### Task:
Using the listing below, retype exactly the lines starting at the one with "SIMON DAWSON/REUTERS" and ending at the one with "можете в полном", and include both.

### Records provided:
☆ ☆ ☆ ☆ ☆

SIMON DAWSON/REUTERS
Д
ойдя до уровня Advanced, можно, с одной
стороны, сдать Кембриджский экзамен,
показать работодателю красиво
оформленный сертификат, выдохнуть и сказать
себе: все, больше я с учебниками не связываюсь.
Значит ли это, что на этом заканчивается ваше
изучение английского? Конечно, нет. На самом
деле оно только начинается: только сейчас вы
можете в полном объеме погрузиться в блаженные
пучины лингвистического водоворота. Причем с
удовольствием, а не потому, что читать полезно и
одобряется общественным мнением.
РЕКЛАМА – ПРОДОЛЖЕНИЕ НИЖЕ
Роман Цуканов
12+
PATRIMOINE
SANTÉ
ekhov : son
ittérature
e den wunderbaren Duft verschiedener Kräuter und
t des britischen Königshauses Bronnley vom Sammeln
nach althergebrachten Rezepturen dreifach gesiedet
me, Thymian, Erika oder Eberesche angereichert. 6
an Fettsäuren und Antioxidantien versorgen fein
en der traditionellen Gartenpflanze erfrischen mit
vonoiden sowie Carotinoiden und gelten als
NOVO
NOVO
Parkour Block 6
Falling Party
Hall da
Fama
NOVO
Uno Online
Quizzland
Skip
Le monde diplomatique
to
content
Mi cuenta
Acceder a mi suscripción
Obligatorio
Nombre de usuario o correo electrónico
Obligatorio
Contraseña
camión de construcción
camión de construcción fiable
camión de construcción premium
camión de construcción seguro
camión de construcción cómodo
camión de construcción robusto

☆ ☆ ☆ ☆ ☆

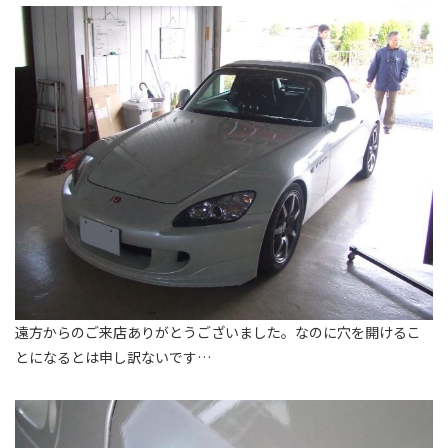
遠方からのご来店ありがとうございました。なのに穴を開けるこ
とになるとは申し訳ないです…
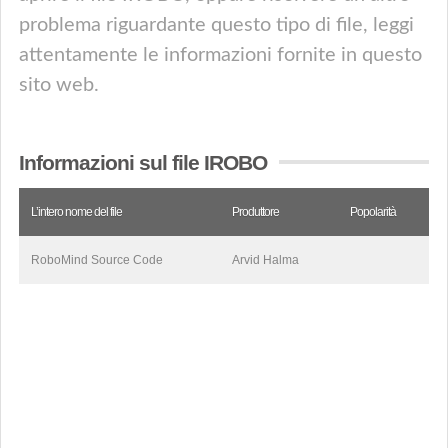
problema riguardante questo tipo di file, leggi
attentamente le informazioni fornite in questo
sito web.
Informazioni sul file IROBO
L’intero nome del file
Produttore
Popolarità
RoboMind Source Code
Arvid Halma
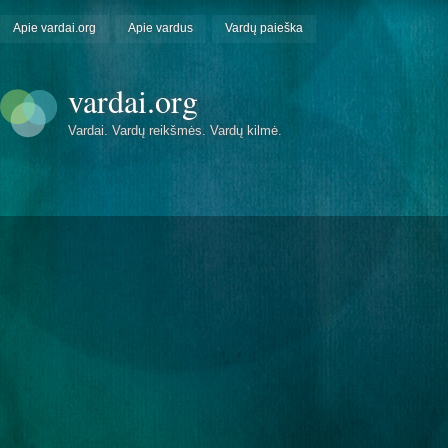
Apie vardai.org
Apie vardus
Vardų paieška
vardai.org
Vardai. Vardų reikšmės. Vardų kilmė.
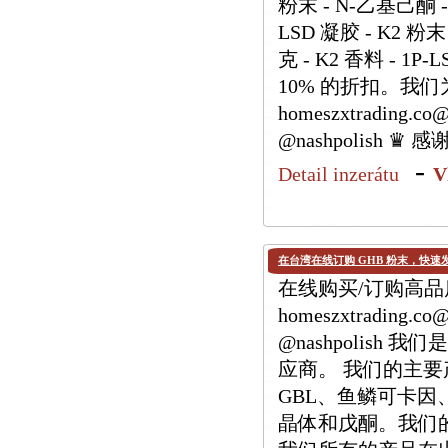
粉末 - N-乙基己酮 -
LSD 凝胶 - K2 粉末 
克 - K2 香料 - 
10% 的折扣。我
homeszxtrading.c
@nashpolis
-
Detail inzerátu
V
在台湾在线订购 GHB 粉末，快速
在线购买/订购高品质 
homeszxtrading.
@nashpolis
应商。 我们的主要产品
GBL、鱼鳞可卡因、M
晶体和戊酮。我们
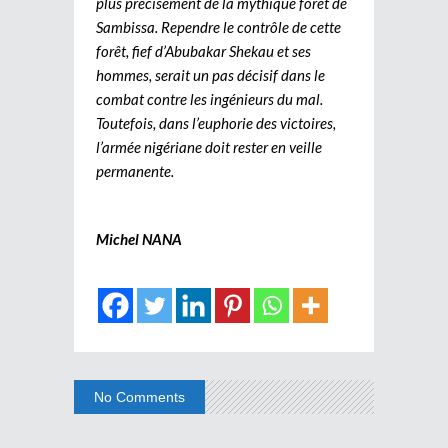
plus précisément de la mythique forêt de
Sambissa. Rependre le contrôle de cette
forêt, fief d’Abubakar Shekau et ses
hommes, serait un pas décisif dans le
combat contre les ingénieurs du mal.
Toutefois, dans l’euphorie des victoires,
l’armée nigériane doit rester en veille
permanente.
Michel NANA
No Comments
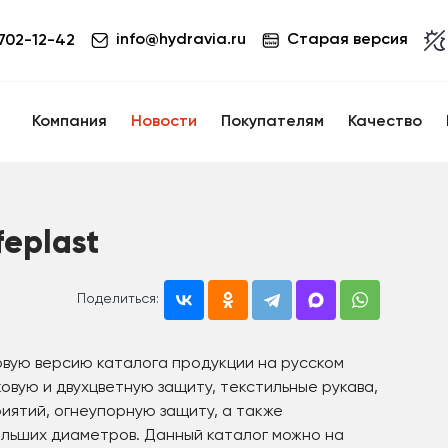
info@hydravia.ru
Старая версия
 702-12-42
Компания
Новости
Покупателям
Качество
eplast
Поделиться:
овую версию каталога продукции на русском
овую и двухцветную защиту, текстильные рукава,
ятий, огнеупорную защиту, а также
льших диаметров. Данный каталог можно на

☆ ☆ ☆ ☆ ☆

### Answer:
SIMON DAWSON/REUTERS
Д
ойдя до уровня Advanced, можно, с одной
стороны, сдать Кембриджский экзамен,
показать работодателю красиво
оформленный сертификат, выдохнуть и сказать
себе: все, больше я с учебниками не связываюсь.
Значит ли это, что на этом заканчивается ваше
изучение английского? Конечно, нет. На самом
деле оно только начинается: только сейчас вы
можете в полном объеме погрузиться в блаженные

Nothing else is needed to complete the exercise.